Это было очень красиво, но Дафан сейчас был не в том настроении, чтобы любоваться красивыми видами. Казалось, нить, обвязавшаяся вокруг его сердца, затянулась еще туже. Он не мог найти слова, чтобы описать, что он чувствует. Как пленник, заключенный в собственном теле? Не совсем. Как будто его тело было уже не вполне его? Почти. Во всяком случае, он чувствовал себя странно. Очень, очень странно.
Когда трое путников вышли на открытую местность, они увидели группу птиц моу, бежавших по равнине. Птицы были похожи на огромных цыплят в восемь футов ростом, но их походка была куда более устойчивой, и бежали они очень быстро. Еще дальше Дафан увидел стадо газелей. Они были слишком далеко, чтобы присутствие людей угрожало им, и продолжали пастись.
Поблизости не было никаких признаков сельскохозяйственных растений или человеческого жилья, но Гицилла указала на тонкий столб дыма над горизонтом.
- Может быть, это дым очага, - сказала она.
- Если так, мы скоро увидим трубу, - заметил Дафан.
- Впереди не должно быть врагов, - сказала Гицилла не слишком уверенно. – Грузовики были авангардом, и сейчас, когда они рассеялись, вряд ли они будут так поспешно рваться вперед.
- Если это остатки сигнального огня, - с надеждой сказал Дафан, - может быть, мы убедим смотрителей зажечь его снова и пошлем сигнал армии Гавалона.
- Гавалону легче найти нас, чем нам – его, - ответила Гицилла. – У него есть Сновидцы Мудрости, и рабы-колдуны, и магия прорицания. Труднее будет добраться до нас – но в армии должны быть быстрые лошади или может быть, другие существа, еще быстрее.
Дафан не стал уточнять, каких существ она имеет в виду.
- Я голоден, - снова сказал Нимиан. – Нужна еда.
На этот раз он отлучился на охоту, но довольно быстро вернулся, из его рта торчал кусок змеиного хвоста.

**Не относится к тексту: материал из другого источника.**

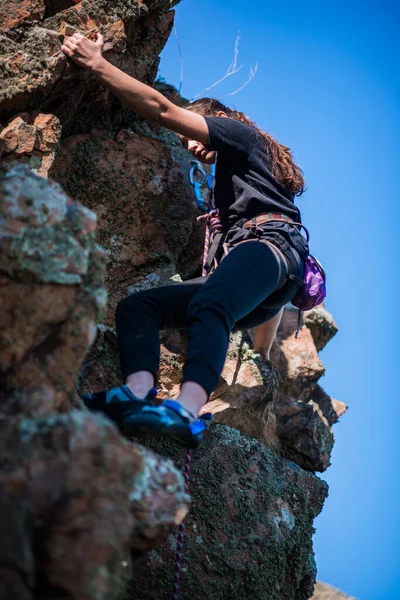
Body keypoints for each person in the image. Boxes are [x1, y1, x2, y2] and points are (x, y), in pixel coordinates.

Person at [62, 33, 309, 449]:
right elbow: (260, 282)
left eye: (192, 136)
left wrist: (97, 64)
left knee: (212, 302)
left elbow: (161, 109)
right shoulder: (243, 187)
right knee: (139, 307)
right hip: (268, 271)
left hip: (270, 250)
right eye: (184, 146)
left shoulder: (238, 135)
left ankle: (185, 409)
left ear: (218, 120)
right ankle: (137, 392)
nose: (192, 147)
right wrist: (263, 352)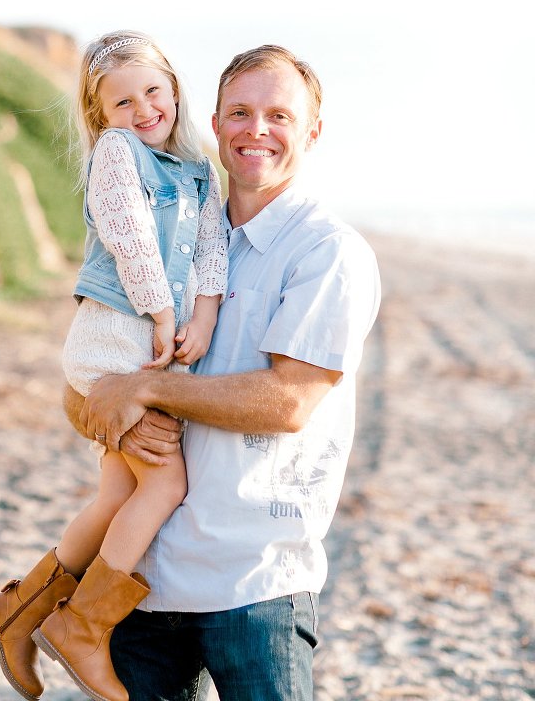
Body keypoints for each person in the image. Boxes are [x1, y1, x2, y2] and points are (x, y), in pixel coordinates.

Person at [67, 44, 382, 701]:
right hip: (146, 581)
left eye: (278, 115)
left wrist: (147, 388)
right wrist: (104, 411)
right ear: (212, 123)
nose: (256, 130)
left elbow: (289, 402)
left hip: (256, 584)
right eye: (239, 112)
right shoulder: (173, 245)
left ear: (313, 133)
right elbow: (92, 392)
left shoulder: (327, 253)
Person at [0, 31, 228, 701]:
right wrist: (167, 317)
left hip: (144, 343)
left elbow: (210, 247)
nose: (143, 108)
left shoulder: (198, 167)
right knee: (164, 484)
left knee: (119, 494)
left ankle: (19, 612)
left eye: (153, 91)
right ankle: (84, 628)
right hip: (117, 340)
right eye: (122, 102)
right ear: (101, 117)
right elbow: (133, 240)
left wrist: (203, 312)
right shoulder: (118, 155)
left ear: (174, 87)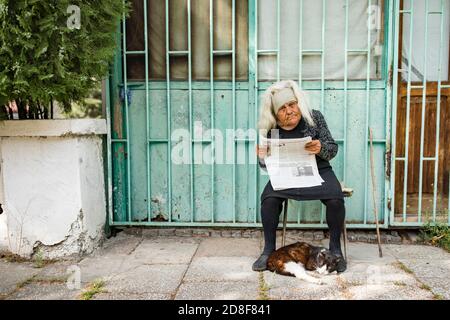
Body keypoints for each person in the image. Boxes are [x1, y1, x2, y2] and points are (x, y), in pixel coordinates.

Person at [252, 80, 347, 273]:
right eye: (282, 108)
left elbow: (332, 149)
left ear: (297, 103)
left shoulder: (314, 118)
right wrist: (262, 157)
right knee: (268, 199)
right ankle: (268, 249)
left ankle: (336, 249)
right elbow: (266, 168)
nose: (289, 111)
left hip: (319, 169)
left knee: (335, 197)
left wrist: (320, 147)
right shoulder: (272, 129)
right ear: (275, 113)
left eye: (292, 105)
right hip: (285, 174)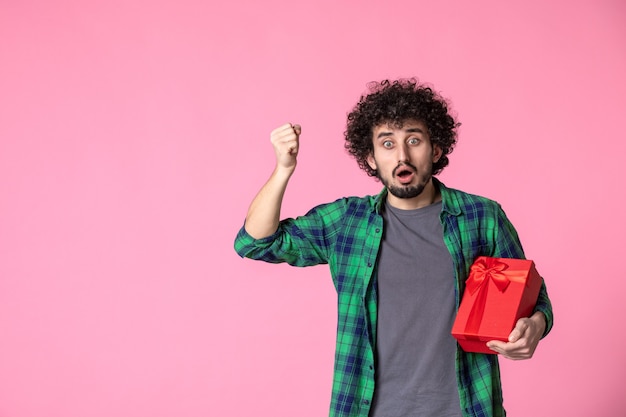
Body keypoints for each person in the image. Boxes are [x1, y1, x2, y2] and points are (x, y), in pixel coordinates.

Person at [234, 79, 553, 417]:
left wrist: (535, 325)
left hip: (467, 408)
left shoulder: (480, 216)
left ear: (436, 150)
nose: (402, 155)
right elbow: (255, 242)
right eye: (387, 143)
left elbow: (534, 299)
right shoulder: (348, 221)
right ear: (371, 158)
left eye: (413, 140)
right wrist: (284, 169)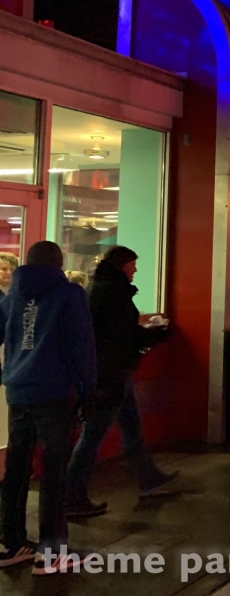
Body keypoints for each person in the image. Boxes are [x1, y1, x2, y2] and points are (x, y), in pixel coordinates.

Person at [0, 241, 96, 575]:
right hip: (55, 394)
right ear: (59, 263)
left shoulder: (12, 295)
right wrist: (87, 390)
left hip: (18, 391)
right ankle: (51, 552)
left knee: (16, 469)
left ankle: (10, 543)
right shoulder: (70, 295)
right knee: (54, 471)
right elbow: (80, 346)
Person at [66, 246, 177, 519]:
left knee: (131, 427)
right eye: (133, 265)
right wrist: (154, 335)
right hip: (110, 375)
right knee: (93, 435)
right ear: (123, 265)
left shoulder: (97, 288)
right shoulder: (115, 293)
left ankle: (149, 477)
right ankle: (70, 496)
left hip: (109, 372)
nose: (136, 270)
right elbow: (121, 336)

- Я так голоден, - заявил Нимиан своим спутникам, словно оправдываясь. Казалось, он стал еще на два дюйма выше. Дафан больше не мог думать о нем как о мальчике. Сначала Нимиан был меньше ростом и более худым, чем Гицилла, но теперь он стал заметно крупнее их обоих.
- Все нормально, - сказал Дафан. – Ешь когда захочешь.
Гицилле он прошептал:
- Похоже, все, чему нас учили – насчет того, что местная пища не подходит для человека – к нему не относится. Он прекрасно себя чувствует, питаясь этой гадостью.
Пока Дафан говорил, Нимиан снова убежал, вероятно, опять на поиски еды.
- Это я заметила, - согласилась Гицилла. – Но местные хищники тоже не брезгуют чешуей, костями и панцирями. Чем был он ни был…
Внезапно она замолчала, словно догадавшись, чем он может быть.
- Продолжай, - произнес Дафан.
Гицилла не стала договаривать, и Дафан не мог даже предположить, о чем она, вероятно, подумала. И он попытался сам продолжить ее мысль.